Jake’s roots go back to Inglewood, Taranaki, where he grew up on his parent’s dairy farm, so he’s no stranger to practical farming work, despite his current role being in an office.
His role at ANZ sees him supporting relationship managers in their customer-facing roles and helping manage more than 100 customers.
He said being FMG Young Farmer of the Year helped him prove his credibility to rural customers not aware of his farming background.
“They love having a wee chinwag about Young Farmer of the Year, and it shows them that I’m not some city-slicker that sits in the bank and doesn’t get their hands dirty. It proves that I can do all the practical farming stuff too,” he said.
Fellow title winner James Robertson made history in 2019 when he became the youngest person to win the title.
He said Young Farmers had been a source of inspiration since he was little and being a part of Young Farmers over the years had presented him with a wealth of opportunities.
Like Jake, James grew up on his parent’s dairy farm.

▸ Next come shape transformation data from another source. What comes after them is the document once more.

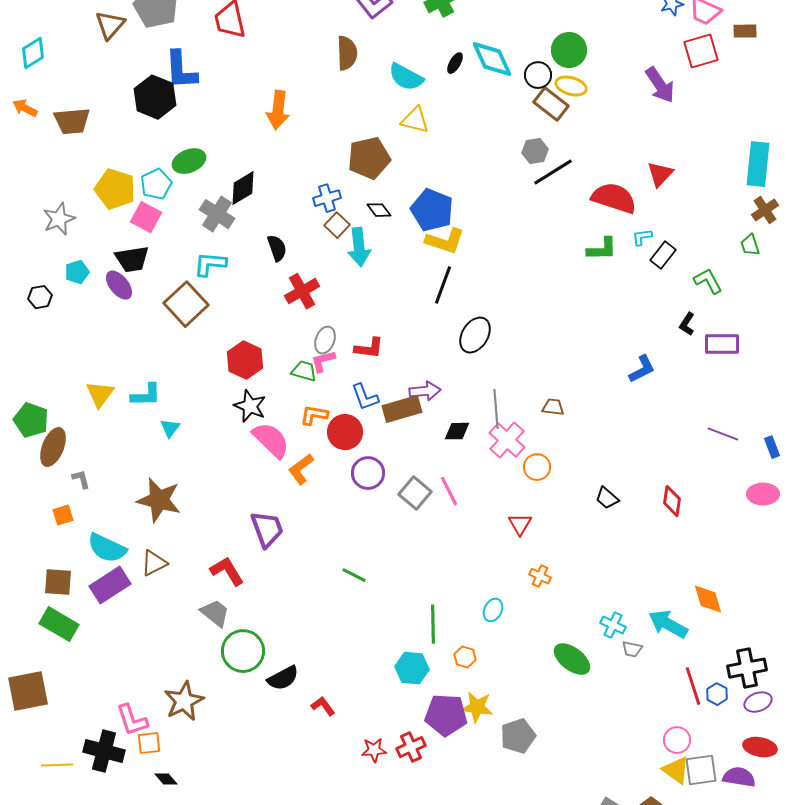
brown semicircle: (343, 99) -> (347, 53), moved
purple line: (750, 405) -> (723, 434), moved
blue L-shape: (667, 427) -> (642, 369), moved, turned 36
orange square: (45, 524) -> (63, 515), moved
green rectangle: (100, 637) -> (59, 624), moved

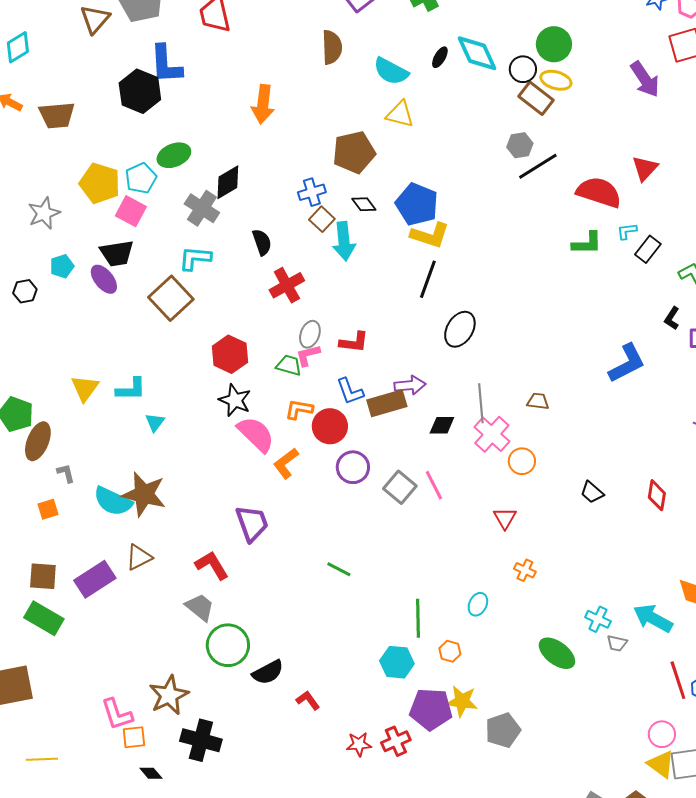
blue L-shape: (642, 369) -> (627, 363), size x1.4
cyan semicircle: (107, 548) -> (113, 501), moved
black cross: (104, 751) -> (201, 740), moved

The farm is based in Cambridge.
James currently works as a technical assistant at Fonterra. He has worked for the co-operative over the past four years on a range of projects. His current role is fast-paced and varied, as he assists Fonterra’s managing director of co-operative affairs.
“Recently, I’ve spent time on the road consulting with farmers for the current capital structure review and have been working with the core team to sift through their feedback.
“Doing that groundwork resonates back to my upbringing and farming background which makes my role really fulfilling.”
Ahead of the grand final, competitors attended Fieldays at Mystery Creek, near Hamilton, for a pre-grand final contest, and to get a feel for what they faced competing at a large agricultural event.
“It’s such a great place to connect with everyone. I caught up with so many people I wasn’t expecting to: school mates, industry contacts, university, work colleagues, and all sorts,” James said.
Jake and James are passionate about inspiring the next generation of young farmers.
James, who is on the Young Farmers board and the contest subcommittee, said the FMG Junior Young Farmer of the Year contest was a way young people could showcase their rural skillset among their peers.
“It’s rare that you see a competition that recognises school students who spend their weekends helping their parents on farm or farming as their part-time job.’’
During the grand final, finalists were required to give a speech. Jake’s topic was “What I wish school leavers who are non-farmers knew about opportunities in ag”.
“People think working in ag is just milking cows, mustering sheep and driving tractors, but there’s also opportunities available in science, marketing and business. I have mates from uni with non-farming backgrounds that are now on farm or in working in the primary industries,’’ he said.
“We should all be champions for our industry and tell our stories to kids, so they can realise the wealth of opportunities on offer and get inspired about New Zealand being a leader in this field.”